INSTRUCTIONS FOR THE TASK: Give the records below again exactly, and exclude each picture.

BEGIN

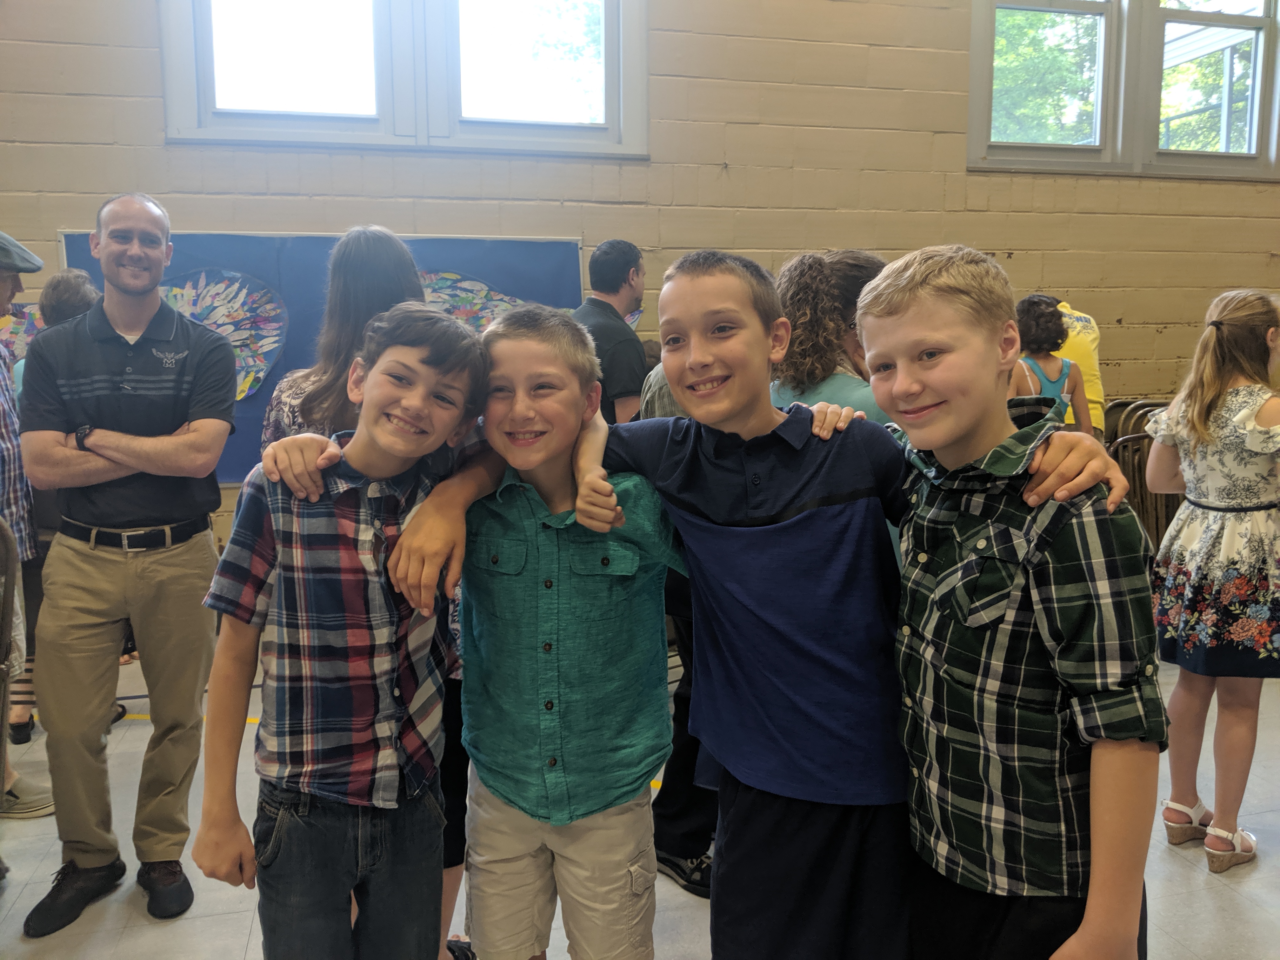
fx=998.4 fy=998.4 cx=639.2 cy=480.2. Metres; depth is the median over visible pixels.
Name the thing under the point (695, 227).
wall
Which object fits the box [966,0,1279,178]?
window
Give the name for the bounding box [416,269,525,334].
painting
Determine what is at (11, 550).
chair
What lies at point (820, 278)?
woman
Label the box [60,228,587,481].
bulletin board
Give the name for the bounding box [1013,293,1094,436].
woman
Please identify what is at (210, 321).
painting
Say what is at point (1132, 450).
stacked chairs
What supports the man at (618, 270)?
on the floor
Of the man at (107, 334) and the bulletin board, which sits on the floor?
the man at (107, 334)
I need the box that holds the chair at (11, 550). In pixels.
[0,514,19,788]
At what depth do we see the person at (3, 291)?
2.97 m
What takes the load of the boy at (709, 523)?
on the floor
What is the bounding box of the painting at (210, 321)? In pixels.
[156,267,290,401]
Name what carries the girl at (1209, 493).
on the floor
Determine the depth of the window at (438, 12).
4.71 m
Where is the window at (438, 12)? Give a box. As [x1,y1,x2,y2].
[159,0,651,157]
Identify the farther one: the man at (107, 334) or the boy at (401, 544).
the man at (107, 334)
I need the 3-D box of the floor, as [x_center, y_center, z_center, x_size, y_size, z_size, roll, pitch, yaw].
[0.506,1.177,1.756,9.132,0.113,6.125,-2,8,-14]
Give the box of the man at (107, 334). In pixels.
[14,189,236,926]
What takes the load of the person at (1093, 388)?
on the floor
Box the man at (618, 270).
[573,238,649,423]
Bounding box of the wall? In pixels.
[0,0,1279,567]
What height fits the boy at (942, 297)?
1.327 m
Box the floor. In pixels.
[0,634,1278,959]
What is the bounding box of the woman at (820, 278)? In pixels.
[773,249,888,423]
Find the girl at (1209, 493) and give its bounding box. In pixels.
[1143,287,1279,872]
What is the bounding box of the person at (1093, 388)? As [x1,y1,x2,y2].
[1052,296,1106,435]
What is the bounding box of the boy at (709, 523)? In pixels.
[572,246,1139,959]
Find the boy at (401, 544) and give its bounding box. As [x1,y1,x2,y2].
[193,303,492,959]
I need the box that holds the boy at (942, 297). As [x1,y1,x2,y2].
[860,241,1165,959]
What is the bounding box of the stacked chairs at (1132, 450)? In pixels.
[1103,397,1178,554]
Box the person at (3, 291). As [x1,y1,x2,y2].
[0,226,53,814]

END

OUTPUT FOR THIS TASK:
fx=998.4 fy=998.4 cx=639.2 cy=480.2. Metres; depth is the median over visible pixels.
Name the thing under the point (695, 227).
wall
Which object fits the box [966,0,1279,178]?
window
Give the name for the bounding box [416,269,525,334].
painting
Determine what is at (11, 550).
chair
What lies at point (820, 278)?
woman
Label the box [60,228,587,481].
bulletin board
Give the name for the bounding box [1013,293,1094,436].
woman
Please identify what is at (210, 321).
painting
Say what is at point (1132, 450).
stacked chairs
What supports the man at (618, 270)?
on the floor
Of the man at (107, 334) and the bulletin board, which sits on the floor?
the man at (107, 334)
I need the box that holds the chair at (11, 550). In pixels.
[0,514,19,788]
At what depth do we see the person at (3, 291)?
2.97 m
What takes the load of the boy at (709, 523)?
on the floor
What is the bounding box of the painting at (210, 321)? In pixels.
[156,267,290,401]
Name what carries the girl at (1209, 493).
on the floor
Determine the depth of the window at (438, 12).
4.71 m
Where is the window at (438, 12)? Give a box. As [x1,y1,x2,y2].
[159,0,651,157]
Identify the farther one: the man at (107, 334) or the boy at (401, 544).
the man at (107, 334)
I need the 3-D box of the floor, as [x_center, y_center, z_center, x_size, y_size, z_size, roll, pitch, yaw].
[0.506,1.177,1.756,9.132,0.113,6.125,-2,8,-14]
Give the box of the man at (107, 334). In pixels.
[14,189,236,926]
What takes the load of the person at (1093, 388)?
on the floor
Box the man at (618, 270).
[573,238,649,423]
Bounding box of the wall? In pixels.
[0,0,1279,567]
What height fits the boy at (942, 297)?
1.327 m
Box the floor. In pixels.
[0,634,1278,959]
What is the bounding box of the woman at (820, 278)? In pixels.
[773,249,888,423]
Find the girl at (1209, 493) and give its bounding box. In pixels.
[1143,287,1279,872]
What is the bounding box of the person at (1093, 388)? As [x1,y1,x2,y2].
[1052,296,1106,435]
What is the bounding box of the boy at (709, 523)? In pixels.
[572,246,1139,959]
Find the boy at (401, 544) and give its bounding box. As [x1,y1,x2,y2].
[193,303,492,959]
I need the box that holds the boy at (942, 297). As [x1,y1,x2,y2].
[860,241,1165,959]
What is the bounding box of the stacked chairs at (1132, 450)? In pixels.
[1103,397,1178,554]
Box the person at (3, 291). As [x1,y1,x2,y2].
[0,226,53,814]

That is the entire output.